#### Data to process
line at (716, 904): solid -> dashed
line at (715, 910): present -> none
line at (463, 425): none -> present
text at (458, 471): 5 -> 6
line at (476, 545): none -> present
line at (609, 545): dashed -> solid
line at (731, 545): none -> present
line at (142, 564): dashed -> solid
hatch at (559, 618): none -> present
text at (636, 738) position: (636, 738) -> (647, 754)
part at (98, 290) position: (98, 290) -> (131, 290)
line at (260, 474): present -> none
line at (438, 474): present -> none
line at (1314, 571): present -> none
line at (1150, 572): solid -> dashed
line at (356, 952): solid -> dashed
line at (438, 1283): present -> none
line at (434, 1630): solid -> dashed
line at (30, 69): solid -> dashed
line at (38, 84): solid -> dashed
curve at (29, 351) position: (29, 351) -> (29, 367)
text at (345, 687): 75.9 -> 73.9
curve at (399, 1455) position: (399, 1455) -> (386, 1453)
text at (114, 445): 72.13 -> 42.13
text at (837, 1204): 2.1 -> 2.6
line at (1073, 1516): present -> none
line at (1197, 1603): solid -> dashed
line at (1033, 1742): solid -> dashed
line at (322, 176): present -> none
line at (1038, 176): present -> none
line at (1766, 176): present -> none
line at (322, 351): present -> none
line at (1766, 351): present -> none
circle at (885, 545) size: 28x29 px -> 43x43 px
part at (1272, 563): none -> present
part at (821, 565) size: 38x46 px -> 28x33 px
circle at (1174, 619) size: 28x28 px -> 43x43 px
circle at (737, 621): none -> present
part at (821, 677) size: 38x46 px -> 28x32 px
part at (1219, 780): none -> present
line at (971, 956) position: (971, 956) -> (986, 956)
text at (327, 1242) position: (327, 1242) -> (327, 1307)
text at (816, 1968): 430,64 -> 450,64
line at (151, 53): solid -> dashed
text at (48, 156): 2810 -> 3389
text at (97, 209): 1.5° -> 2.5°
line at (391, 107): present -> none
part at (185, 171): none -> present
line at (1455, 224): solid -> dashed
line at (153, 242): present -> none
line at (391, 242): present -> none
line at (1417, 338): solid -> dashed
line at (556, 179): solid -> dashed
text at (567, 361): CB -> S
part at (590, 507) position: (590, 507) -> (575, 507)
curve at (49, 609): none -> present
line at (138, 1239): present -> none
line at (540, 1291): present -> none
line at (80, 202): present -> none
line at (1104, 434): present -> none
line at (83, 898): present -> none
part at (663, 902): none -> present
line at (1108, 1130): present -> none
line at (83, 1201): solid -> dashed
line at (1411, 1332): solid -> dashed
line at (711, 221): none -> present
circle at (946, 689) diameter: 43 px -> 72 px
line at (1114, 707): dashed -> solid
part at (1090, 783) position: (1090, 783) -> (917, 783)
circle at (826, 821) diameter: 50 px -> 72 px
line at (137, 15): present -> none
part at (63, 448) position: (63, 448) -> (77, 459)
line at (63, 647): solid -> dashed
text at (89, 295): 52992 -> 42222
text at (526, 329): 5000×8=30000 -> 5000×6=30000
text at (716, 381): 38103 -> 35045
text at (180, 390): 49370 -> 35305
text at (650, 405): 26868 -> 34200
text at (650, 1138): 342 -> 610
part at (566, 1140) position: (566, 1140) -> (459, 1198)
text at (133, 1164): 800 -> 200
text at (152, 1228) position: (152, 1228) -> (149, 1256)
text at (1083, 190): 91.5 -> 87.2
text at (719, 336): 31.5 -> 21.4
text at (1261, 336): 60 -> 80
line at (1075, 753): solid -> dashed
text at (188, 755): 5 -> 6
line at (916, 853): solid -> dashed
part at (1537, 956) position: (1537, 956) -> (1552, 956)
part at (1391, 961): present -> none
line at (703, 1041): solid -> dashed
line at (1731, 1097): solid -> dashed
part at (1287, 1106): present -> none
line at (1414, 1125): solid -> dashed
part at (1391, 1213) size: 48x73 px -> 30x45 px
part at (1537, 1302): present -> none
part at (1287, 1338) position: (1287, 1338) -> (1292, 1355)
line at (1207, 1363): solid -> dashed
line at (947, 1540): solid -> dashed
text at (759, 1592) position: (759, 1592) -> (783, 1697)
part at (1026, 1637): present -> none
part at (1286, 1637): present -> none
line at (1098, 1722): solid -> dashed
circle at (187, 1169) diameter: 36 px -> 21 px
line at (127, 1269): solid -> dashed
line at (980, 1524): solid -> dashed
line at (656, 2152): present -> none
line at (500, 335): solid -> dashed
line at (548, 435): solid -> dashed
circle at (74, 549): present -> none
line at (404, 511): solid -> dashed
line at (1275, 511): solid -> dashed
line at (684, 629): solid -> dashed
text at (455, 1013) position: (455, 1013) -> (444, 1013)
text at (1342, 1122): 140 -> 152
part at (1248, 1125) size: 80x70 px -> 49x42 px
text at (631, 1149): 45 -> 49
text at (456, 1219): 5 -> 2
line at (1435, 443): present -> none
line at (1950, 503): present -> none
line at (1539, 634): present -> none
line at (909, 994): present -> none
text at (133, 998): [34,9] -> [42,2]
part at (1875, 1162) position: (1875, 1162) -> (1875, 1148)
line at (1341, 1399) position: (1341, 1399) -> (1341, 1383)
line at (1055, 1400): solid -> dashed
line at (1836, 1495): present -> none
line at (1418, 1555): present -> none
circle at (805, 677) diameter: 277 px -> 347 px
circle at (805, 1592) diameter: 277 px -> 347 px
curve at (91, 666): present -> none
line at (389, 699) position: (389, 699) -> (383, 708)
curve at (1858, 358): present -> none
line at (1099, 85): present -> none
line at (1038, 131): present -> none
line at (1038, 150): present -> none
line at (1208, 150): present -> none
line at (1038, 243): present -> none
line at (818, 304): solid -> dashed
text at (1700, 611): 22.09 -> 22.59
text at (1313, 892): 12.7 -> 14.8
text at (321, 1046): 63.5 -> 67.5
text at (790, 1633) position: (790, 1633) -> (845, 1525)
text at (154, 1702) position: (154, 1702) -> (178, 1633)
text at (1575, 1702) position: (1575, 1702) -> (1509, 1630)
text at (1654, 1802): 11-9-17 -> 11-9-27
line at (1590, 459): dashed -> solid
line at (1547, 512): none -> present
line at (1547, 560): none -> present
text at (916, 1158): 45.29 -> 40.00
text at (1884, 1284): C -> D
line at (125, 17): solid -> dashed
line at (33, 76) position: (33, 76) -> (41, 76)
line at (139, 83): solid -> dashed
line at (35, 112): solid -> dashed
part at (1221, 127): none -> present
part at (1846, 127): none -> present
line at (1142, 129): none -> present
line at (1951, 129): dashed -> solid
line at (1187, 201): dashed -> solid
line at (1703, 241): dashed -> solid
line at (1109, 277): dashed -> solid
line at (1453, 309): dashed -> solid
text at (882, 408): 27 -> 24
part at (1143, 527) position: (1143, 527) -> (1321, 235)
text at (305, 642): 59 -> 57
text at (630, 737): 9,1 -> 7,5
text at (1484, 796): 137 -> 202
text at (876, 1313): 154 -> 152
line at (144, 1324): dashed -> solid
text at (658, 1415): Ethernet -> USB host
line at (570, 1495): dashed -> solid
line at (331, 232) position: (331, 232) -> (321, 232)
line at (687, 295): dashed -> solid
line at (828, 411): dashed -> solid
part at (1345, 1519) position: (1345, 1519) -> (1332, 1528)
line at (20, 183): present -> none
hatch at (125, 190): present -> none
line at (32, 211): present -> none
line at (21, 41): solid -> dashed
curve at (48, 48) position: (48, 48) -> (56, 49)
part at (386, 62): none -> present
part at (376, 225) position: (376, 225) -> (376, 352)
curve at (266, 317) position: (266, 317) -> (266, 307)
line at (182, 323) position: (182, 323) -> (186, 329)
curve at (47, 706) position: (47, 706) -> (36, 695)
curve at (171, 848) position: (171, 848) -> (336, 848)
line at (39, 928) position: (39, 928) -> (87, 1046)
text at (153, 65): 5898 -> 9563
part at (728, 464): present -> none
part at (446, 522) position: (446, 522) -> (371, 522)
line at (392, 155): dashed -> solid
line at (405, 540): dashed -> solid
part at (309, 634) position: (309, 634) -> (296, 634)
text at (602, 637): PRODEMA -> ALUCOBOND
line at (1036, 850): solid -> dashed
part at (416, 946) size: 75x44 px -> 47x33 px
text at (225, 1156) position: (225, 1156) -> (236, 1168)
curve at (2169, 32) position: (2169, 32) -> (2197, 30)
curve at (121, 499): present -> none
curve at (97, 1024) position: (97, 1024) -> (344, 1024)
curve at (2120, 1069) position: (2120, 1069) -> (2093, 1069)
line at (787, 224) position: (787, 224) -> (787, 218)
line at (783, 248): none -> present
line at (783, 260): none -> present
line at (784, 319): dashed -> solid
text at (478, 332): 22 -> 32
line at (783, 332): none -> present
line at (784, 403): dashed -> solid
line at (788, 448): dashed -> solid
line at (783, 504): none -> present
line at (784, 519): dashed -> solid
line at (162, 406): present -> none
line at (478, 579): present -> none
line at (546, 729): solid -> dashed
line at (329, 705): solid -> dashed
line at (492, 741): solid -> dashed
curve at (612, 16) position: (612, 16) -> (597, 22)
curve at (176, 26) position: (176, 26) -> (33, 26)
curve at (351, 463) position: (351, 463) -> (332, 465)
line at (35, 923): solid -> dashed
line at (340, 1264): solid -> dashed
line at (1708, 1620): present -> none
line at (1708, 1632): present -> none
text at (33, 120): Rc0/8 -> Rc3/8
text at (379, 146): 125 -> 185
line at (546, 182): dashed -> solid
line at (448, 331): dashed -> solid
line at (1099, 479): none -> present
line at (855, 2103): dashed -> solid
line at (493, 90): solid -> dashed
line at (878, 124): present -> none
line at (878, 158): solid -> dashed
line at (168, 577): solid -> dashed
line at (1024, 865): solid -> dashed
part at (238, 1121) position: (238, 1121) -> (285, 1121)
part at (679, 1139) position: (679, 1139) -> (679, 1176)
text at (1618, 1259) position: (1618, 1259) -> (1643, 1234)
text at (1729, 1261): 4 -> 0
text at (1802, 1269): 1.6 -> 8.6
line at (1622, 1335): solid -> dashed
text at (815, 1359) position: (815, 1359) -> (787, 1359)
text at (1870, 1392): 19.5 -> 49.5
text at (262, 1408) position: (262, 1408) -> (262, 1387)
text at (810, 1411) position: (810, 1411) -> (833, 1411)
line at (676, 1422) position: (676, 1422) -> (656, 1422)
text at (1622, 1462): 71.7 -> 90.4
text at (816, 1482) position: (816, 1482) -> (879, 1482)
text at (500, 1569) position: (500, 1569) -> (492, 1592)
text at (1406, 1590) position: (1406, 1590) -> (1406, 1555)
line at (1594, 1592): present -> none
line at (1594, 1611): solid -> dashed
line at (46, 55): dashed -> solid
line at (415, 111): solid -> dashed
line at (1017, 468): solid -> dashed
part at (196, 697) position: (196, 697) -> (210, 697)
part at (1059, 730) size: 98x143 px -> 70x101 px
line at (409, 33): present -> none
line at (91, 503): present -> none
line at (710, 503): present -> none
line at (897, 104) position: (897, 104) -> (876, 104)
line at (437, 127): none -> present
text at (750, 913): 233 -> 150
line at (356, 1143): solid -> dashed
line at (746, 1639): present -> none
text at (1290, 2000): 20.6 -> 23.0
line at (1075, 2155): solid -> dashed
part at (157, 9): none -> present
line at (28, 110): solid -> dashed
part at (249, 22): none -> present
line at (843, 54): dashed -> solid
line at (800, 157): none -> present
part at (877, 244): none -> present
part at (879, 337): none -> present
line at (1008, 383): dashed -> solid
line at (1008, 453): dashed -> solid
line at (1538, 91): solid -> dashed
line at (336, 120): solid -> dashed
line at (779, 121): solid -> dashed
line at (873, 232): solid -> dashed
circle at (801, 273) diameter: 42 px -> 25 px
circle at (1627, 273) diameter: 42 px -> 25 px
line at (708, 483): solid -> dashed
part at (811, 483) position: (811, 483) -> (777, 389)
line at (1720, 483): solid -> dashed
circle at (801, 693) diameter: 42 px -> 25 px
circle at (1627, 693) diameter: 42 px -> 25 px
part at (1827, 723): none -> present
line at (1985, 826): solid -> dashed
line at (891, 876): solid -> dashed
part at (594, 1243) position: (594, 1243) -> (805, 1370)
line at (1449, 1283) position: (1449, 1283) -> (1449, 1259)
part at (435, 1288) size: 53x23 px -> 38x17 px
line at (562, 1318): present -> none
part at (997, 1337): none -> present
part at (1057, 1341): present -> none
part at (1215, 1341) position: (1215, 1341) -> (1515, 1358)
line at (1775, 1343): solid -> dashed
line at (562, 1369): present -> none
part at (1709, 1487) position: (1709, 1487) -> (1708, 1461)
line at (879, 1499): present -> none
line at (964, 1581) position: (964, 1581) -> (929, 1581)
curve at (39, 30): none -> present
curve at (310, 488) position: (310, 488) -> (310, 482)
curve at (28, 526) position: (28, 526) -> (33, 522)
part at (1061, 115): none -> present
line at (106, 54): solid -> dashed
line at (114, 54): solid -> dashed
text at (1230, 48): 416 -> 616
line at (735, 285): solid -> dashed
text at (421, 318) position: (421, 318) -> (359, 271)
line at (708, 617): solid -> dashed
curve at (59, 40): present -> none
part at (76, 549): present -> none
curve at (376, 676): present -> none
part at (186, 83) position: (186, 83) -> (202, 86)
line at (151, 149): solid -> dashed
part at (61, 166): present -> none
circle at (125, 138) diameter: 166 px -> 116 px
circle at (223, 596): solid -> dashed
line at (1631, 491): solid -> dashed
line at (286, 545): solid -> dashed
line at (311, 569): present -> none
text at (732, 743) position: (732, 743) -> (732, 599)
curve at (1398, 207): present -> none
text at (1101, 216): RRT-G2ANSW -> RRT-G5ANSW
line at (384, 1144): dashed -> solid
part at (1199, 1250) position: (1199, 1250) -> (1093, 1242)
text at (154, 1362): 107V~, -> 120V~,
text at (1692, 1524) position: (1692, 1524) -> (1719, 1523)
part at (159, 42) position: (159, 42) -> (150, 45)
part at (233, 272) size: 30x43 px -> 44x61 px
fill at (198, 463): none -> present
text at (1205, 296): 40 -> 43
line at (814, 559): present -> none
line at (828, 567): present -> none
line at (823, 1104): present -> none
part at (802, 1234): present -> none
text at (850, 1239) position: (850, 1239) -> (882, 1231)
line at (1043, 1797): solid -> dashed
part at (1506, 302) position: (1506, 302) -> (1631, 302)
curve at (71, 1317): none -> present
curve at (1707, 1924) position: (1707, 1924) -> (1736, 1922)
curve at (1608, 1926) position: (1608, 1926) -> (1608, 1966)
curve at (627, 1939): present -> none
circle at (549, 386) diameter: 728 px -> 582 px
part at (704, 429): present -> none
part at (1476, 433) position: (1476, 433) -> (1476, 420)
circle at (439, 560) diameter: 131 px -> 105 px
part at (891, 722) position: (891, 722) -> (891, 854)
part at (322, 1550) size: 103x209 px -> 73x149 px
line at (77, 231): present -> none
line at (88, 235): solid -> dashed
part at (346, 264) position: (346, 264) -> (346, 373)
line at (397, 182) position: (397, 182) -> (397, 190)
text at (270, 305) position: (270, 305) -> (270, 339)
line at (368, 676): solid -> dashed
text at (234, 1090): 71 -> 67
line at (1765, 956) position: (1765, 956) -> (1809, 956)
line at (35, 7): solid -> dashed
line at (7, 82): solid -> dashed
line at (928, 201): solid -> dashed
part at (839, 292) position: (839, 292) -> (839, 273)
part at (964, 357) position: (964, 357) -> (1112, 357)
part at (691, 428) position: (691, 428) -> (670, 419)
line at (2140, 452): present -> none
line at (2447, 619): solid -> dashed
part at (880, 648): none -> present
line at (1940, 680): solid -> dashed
########
Work to complete: Count the lines above that contain the string "hatch" and reply with only that number.

Response to this exercise: 2